VLL isn’t just an optimization - it’s a philosophical shift. For 45 years, we’ve been adding complexity to lock managers: deadlock detection, priority inheritance, convoy avoidance, reader-writer variants. VLL asks: what if we threw it all away?
The answer is profound. By reducing lock state to two integers and forcing ordered acquisition, VLL eliminates entire categories of problems. No deadlocks. No priority inversion. No lock convoys. The complexity hasn’t disappeared - it’s been transformed into a simpler problem (transaction ordering) that we can solve more efficiently.
In production, VLL has transformed our data infrastructure. Systems that struggled at 500k tps now cruise at 2 million tps. We’ve decommissioned entire servers that were just managing locks. Most importantly, we sleep better - zero deadlocks means our systems don’t mysteriously hang at 3 AM anymore.
But the real lesson goes beyond databases. How many of our systems are carrying architectural debt from bygone eras? How much complexity exists only because “that’s how it’s always been done”? VLL shows that questioning fundamental assumptions can yield order-of-magnitude improvements.
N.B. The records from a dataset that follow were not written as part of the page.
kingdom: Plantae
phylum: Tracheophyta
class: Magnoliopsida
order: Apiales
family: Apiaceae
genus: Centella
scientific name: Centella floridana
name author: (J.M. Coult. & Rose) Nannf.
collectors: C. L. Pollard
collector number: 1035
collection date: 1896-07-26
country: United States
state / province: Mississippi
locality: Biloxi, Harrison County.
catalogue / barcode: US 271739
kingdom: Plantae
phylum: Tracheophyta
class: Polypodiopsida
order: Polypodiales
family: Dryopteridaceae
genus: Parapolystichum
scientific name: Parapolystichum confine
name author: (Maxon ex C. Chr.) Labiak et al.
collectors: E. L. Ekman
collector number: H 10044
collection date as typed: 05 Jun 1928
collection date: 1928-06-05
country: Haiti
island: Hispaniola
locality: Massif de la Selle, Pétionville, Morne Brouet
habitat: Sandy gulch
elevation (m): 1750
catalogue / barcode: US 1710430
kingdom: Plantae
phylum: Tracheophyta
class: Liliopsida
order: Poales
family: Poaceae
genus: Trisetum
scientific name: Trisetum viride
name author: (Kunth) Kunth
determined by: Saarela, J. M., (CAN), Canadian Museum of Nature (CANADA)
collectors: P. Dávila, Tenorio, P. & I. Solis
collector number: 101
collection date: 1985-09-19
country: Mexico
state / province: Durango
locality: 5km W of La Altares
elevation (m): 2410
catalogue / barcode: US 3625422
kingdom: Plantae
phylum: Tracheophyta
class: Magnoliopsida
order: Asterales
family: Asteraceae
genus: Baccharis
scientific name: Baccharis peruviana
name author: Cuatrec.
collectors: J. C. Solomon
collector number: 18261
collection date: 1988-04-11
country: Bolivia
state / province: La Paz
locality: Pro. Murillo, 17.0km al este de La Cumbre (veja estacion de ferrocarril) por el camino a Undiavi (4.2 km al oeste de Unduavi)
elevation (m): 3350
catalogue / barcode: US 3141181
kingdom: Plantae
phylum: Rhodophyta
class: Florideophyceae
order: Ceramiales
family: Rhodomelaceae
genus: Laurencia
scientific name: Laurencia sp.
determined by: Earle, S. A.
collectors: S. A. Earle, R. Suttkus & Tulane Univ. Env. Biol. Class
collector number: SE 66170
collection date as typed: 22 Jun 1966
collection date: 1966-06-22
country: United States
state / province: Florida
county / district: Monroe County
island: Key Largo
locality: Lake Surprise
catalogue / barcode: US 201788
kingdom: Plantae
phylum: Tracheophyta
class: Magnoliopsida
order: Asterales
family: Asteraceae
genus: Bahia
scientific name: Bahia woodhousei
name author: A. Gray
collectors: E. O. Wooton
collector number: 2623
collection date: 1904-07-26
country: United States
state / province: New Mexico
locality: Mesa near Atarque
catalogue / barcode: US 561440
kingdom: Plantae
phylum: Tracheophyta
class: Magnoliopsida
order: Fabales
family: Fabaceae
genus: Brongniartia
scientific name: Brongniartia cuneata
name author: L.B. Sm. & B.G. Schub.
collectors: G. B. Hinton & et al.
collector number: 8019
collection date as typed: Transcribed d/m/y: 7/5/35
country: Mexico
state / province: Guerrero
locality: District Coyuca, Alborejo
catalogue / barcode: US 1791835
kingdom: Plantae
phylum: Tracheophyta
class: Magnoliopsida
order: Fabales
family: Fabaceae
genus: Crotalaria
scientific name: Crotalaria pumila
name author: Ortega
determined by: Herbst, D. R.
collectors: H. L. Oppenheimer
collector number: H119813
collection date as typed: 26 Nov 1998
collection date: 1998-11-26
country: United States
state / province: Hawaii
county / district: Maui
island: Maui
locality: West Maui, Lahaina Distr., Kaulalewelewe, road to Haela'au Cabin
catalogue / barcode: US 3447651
The future belongs to systems that embrace radical simplification. Not by ignoring hard problems, but by reframing them in ways that align with modern hardware and workloads. VLL is just the beginning - I believe we’ll see similar revolutions in query planning, storage engines, and distributed consensus.
If you’re building high-performance systems, give VLL serious consideration. The paper by Ren, Thomson, and Abadi provides the theoretical foundation. This article gives you the practical roadmap. The code is out there. The only question is: are you ready to throw away 45 years of “best practices” for something better?
Sometimes the best optimization isn’t to improve the existing system - it’s to realize you don’t need that system at all.